In my previous post I introduced a program I wrote to that uses the method
described in
First-Order Logic by
Raymond M. Smullyan
to prove an arbitrary propositional logic expression is a tautology. In this
program I use some techniques that I want to describe. The first is the scanner.
When writing scanners I have always hand written the scanner. There are two
primary reasons for this, first I have never found scanners that difficult to
write and, second, they are very time critical, often taking more than 20% of
the overall parsing time, and auto-generated scanners are hard to optimize.
Tableaux uses a hand-written scanner. The code for the scanner is in Scanner.cs
in the zip file found
here.
A scanner is a routine that takes text input and classifies it into a stream
of tokens. Scanners typically give one token at a time. The scanner is the lowest level of the parsing process. Parsers
are built on top of scanners and use the scanner results to determine the
meaning of the source using some kind of grammar. The distinction between the
parser and the scanner is somewhat arbitrary. You could just consider each
character of the input as a token and build the parser up from there. Doing this
is typically slower than a traditional scanner, however, so most parsers use a
scanner. The line between the scanner and the parser is usually drawn at the
lexical elements such as identifiers, reserved words, numeric and string
constants, comments, etc. More formally, a lexical element is a string of
characters that can be matched and classified by a regular expression. Scanner
generators, such as
Lex, use regular expressions to specify the scanner.
The trick to a fast scanner is to reduce the per-character cost of the
scanner. One way to do this is to make sure you are executing the fewest number of instructions
per-character-scanned as possible. A few of tricks I use to reduce the
per-character cost include,
- Use the switch statement
- That included switch or case statement typically heavily optimize
the result, often generating jump tables.
- Pull fields into local variables and only write them at the before
returning.
- Local variables can be mapped to registers during code generation.
Fields never will be. Stores to global memory (i.e. a field of a object
allocated from the heap) are very hard for code generators to optimize.
Local variable are much easier.

● ACTIONS TO TAKE:
[1] In the post about scanners, write out the passage between "When writing scanners" and "hard to optimize.", inclusive.
[2] Does each statement agree with the post about scanners? Answer yes or no for each, and quote the words from the post that decide it.
(a) The author has usually relied on auto-generated scanners.
(b) Scanners can take more than 20% of the overall parsing time.
(c) Lex uses regular expressions to specify the scanner.
[3] According to the post about scanners, which file holds the code for the Tableaux scanner?
The entries that follow come from a different source than the post about scanners.

● GIVEN RECORDS:
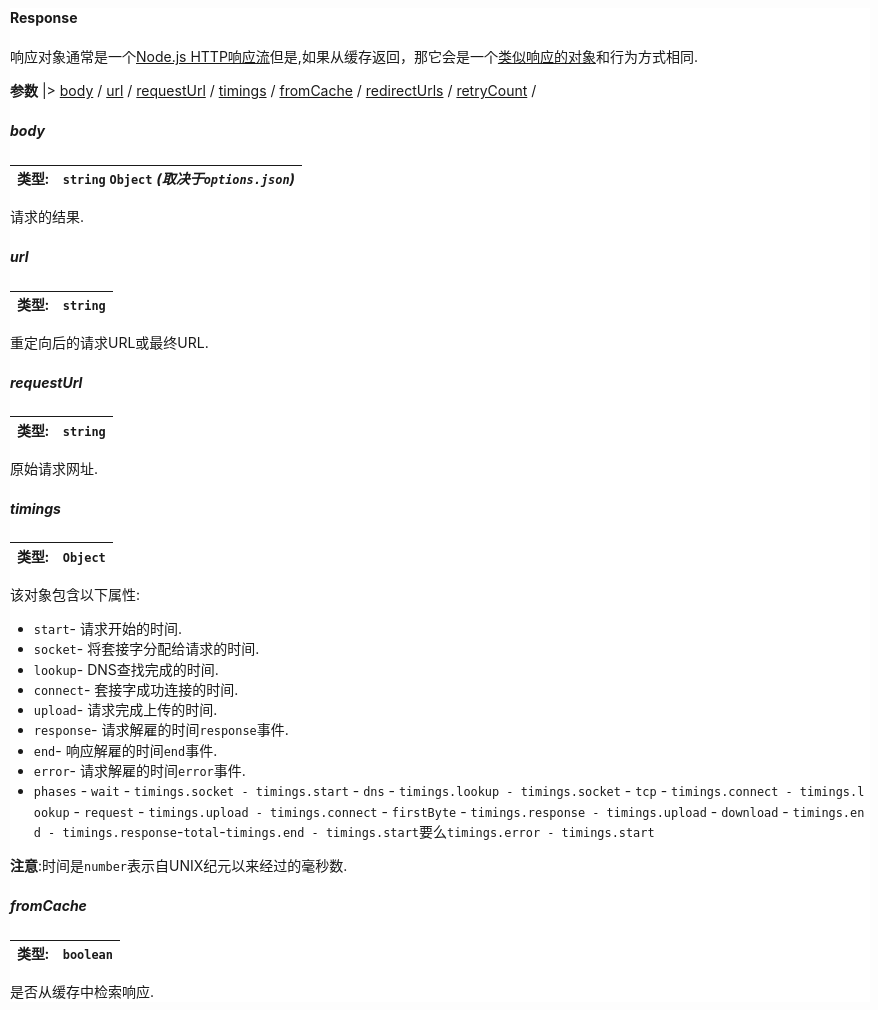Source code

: #### Response

响应对象通常是一个[Node.js HTTP响应流](https://nodejs.org/api/http.html#http_class_http_incomingmessage)但是,如果从缓存返回，那它会是一个[类似响应的对象](https://github.com/lukechilds/responselike)和行为方式相同.

**参数** |> [body](#body-1) /  [url](#url-1) /  [requestUrl](#requesturl) /  [timings](#timings) /  [fromCache](#fromcache) /  [redirectUrls](#redirecturls) /  [retryCount](#retrycount) / 



##### body

类型:| `string` `Object` *(取决于`options.json`)*
---|---

请求的结果.

##### url

类型:| `string`
---|---

重定向后的请求URL或最终URL.

##### requestUrl

类型:| `string`
---|---

原始请求网址.

##### timings

类型:| `Object`
---|---

该对象包含以下属性:

-   `start`- 请求开始的时间.
-   `socket`- 将套接字分配给请求的时间.
-   `lookup`-  DNS查找完成的时间.
-   `connect`- 套接字成功连接的时间.
-   `upload`- 请求完成上传的时间.
-   `response`- 请求解雇的时间`response`事件.
-   `end`- 响应解雇的时间`end`事件.
-   `error`- 请求解雇的时间`error`事件.
-   `phases` 		- `wait` - `timings.socket - timings.start` 		- `dns` - `timings.lookup - timings.socket` 		- `tcp` - `timings.connect - timings.lookup` 		- `request` - `timings.upload - timings.connect` 		- `firstByte` - `timings.response - timings.upload` 		- `download` - `timings.end - timings.response`-`total`-`timings.end - timings.start`要么`timings.error - timings.start`

**注意**:时间是`number`表示自UNIX纪元以来经过的毫秒数.

##### fromCache

类型:| `boolean`
---|---

是否从缓存中检索响应.
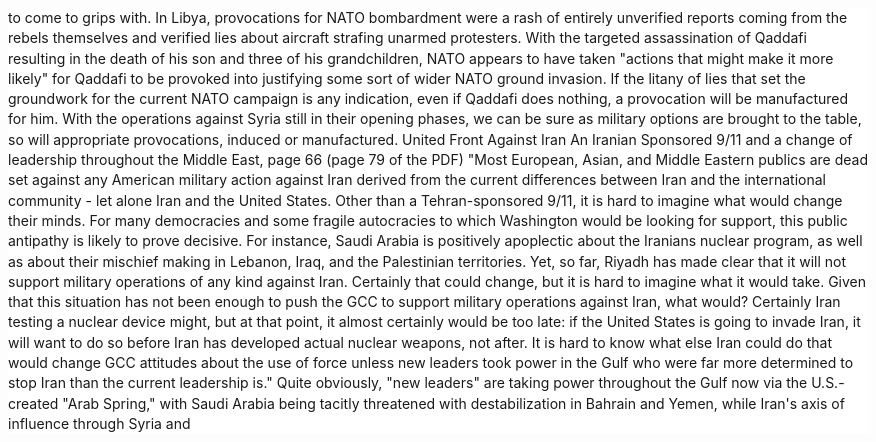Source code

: to come to grips with.
In Libya, provocations for NATO bombardment were a rash
of
entirely unverified reports coming from the rebels
themselves and verified lies about aircraft strafing
unarmed protesters.
With the
targeted assassination of Qaddafi resulting in the
death of his son and three of his grandchildren, NATO
appears to have taken "actions that might make it more
likely" for Qaddafi to be provoked into justifying some
sort of wider NATO ground invasion.
If the litany of
lies that set the groundwork for the current NATO
campaign is any indication, even if Qaddafi does
nothing, a provocation will be manufactured for him.
With the operations against Syria still in their opening
phases, we can be sure as military options are brought
to the table, so will appropriate provocations, induced
or manufactured.
United Front Against Iran
An
Iranian Sponsored 9/11 and a change of leadership
throughout the Middle East, page 66 (page 79 of the
PDF)
"Most
European, Asian, and Middle Eastern publics are dead set
against any American military action against Iran
derived from the current differences between Iran and
the international community - let alone Iran and the
United States.
Other than a Tehran-sponsored 9/11, it is
hard to imagine what would change their minds. For many
democracies and some fragile autocracies to which
Washington would be looking for support, this public
antipathy is likely to prove decisive.
For instance,
Saudi Arabia is positively apoplectic about the
Iranians nuclear program, as well as about their
mischief making in Lebanon, Iraq, and the Palestinian
territories. Yet, so far, Riyadh has made clear that it
will not support military operations of any kind against
Iran. Certainly that could change, but it is hard to
imagine what it would take.
Given that this
situation has not been enough to push the GCC to
support military operations against Iran, what
would?
Certainly Iran testing a nuclear device
might, but at that point, it almost certainly would
be too late: if the United States is going to invade
Iran, it will want to do so before Iran has
developed actual nuclear weapons, not after.
It is
hard to know what else Iran could do that would
change GCC attitudes about the use of force unless
new leaders took power in the Gulf who were far more
determined to stop Iran than the current leadership
is."
Quite obviously, "new leaders" are taking power
throughout the Gulf now via the
U.S.-created "Arab Spring," with Saudi Arabia being
tacitly threatened with destabilization in Bahrain and
Yemen, while Iran's axis of influence through Syria and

● SOLUTIONS PER TASK:
[1]
When writing scanners I have always hand written the scanner. There are two
primary reasons for this, first I have never found scanners that difficult to
write and, second, they are very time critical, often taking more than 20% of
the overall parsing time, and auto-generated scanners are hard to optimize.

[2]
(a) No: "When writing scanners I have always hand written the scanner."
(b) Yes: "often taking more than 20% of the overall parsing time"
(c) Yes: "Scanner generators, such as Lex, use regular expressions to specify the scanner."

[3] Scanner.cs, in the zip file.